That’s the kind of situation Shadrach, Meshach and Abednego found themselves in at one point during their Babylonian exile as described in Daniel 3. These young men, with Daniel, were among the small group of Jews who now worked for Nebuchadnezzar. The Babylonian king had carried them away to his country to serve him. This followed a raiding expedition Nebuchadnezzar made in Judah which resulted in the destruction of the city of Jerusalem and the holy temple of the Jews. Once in Babylon, Daniel and his companions were in such a position that they either did what the king required of them and they lived or they disobeyed and they died.

 

At a time when Daniel, the leader of the group of Jews serving the king, was not around Nebuchadnezzar required all his subjects to fall down and worship a gold statue he had set up. The Babylonian people being, like their king, worshippers of false gods complied to his command, but Daniel’s companions did not. Daniel being absent, these three men did not yet allow their faith to depend on their leader. This is one of the lessons of the story in Daniel 3.

 

The three men’s refusal, for Nebuchadnezzar, meant they lacked gratitude as he had honoured them by allowing them to work in his administration. They had earlier been made officials, their appointment coming as a reward promised by the king for the excellent job Daniel did in interpreting a dream he had when none of his magicians could (cf. Dan. 2). Their refusal further meant that they were being disobedient to the great king of the Babylonian Empire, the one referred to by Daniel as “a king of kings” when he interpreted his dream (Dan. 2:37). Enraged, the monarch ordered that the three Jewish men be thrown into a blazing furnace (Dan. 3:19-20). This was the sentence he pronounced against them after hearing from them first hand their intention not to comply to his command. The good impression those young men had made on the king quickly dissolved.

 

Nonetheless, Shadrach, Meshach and Abednego did not change their stance. They were consequently cast bound into the devouring flames of the furnace. But they trusted God to save their lives. They had said to the king, “If it be so, our God whom we serve is able to deliver us from the burning fiery furnace, and he will deliver us out of thine hand, O king.” (Dan. 3:17) The three young men proved they had undaunted courage and unshaken trust in the living God. We learn here the second lesson.

-=-=-

INSTRUCTIONS TO FOLLOW.
Reproduce the part of the Daniel 3 text that starts at "At a time when" and ends at "story in Daniel 3.", word for word.

DATA SECTION.
-=-=-

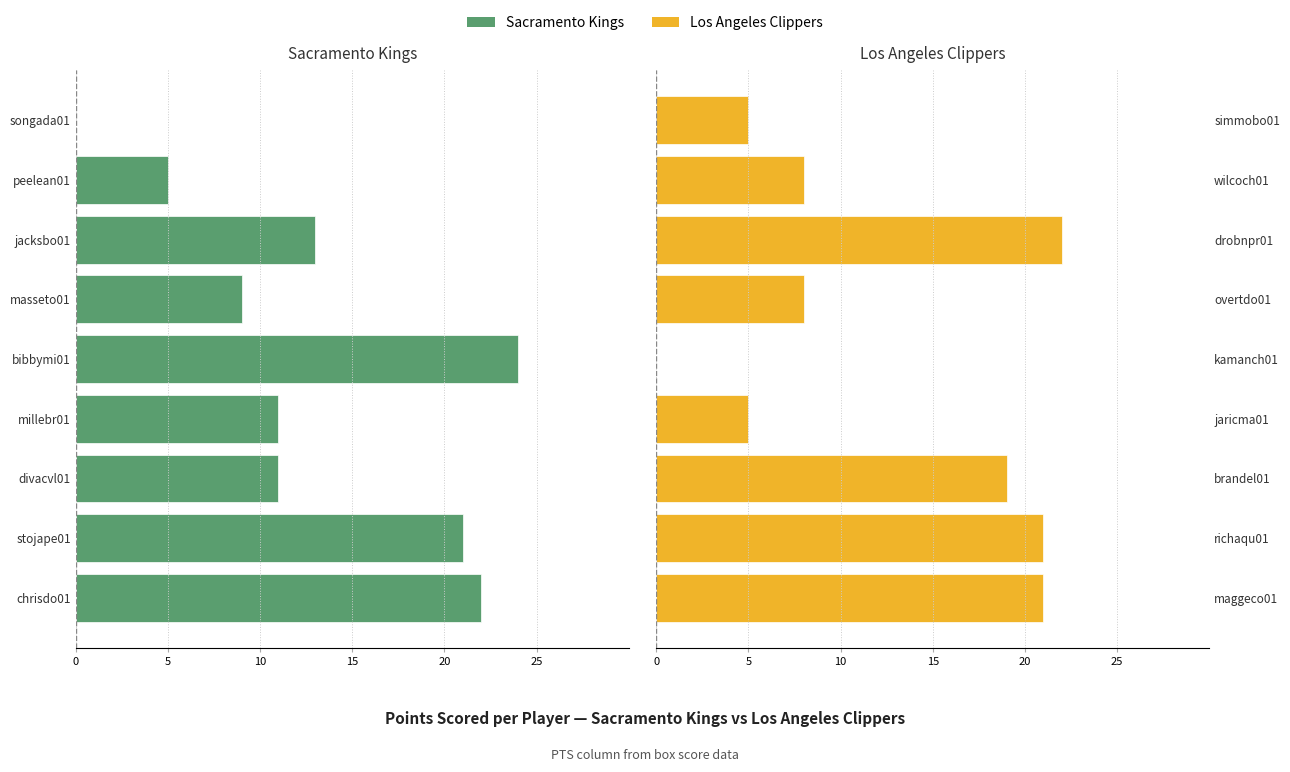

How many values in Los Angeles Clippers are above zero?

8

-=-=-

RESPONSE BELOW.
At a time when Daniel, the leader of the group of Jews serving the king, was not around Nebuchadnezzar required all his subjects to fall down and worship a gold statue he had set up. The Babylonian people being, like their king, worshippers of false gods complied to his command, but Daniel’s companions did not. Daniel being absent, these three men did not yet allow their faith to depend on their leader. This is one of the lessons of the story in Daniel 3.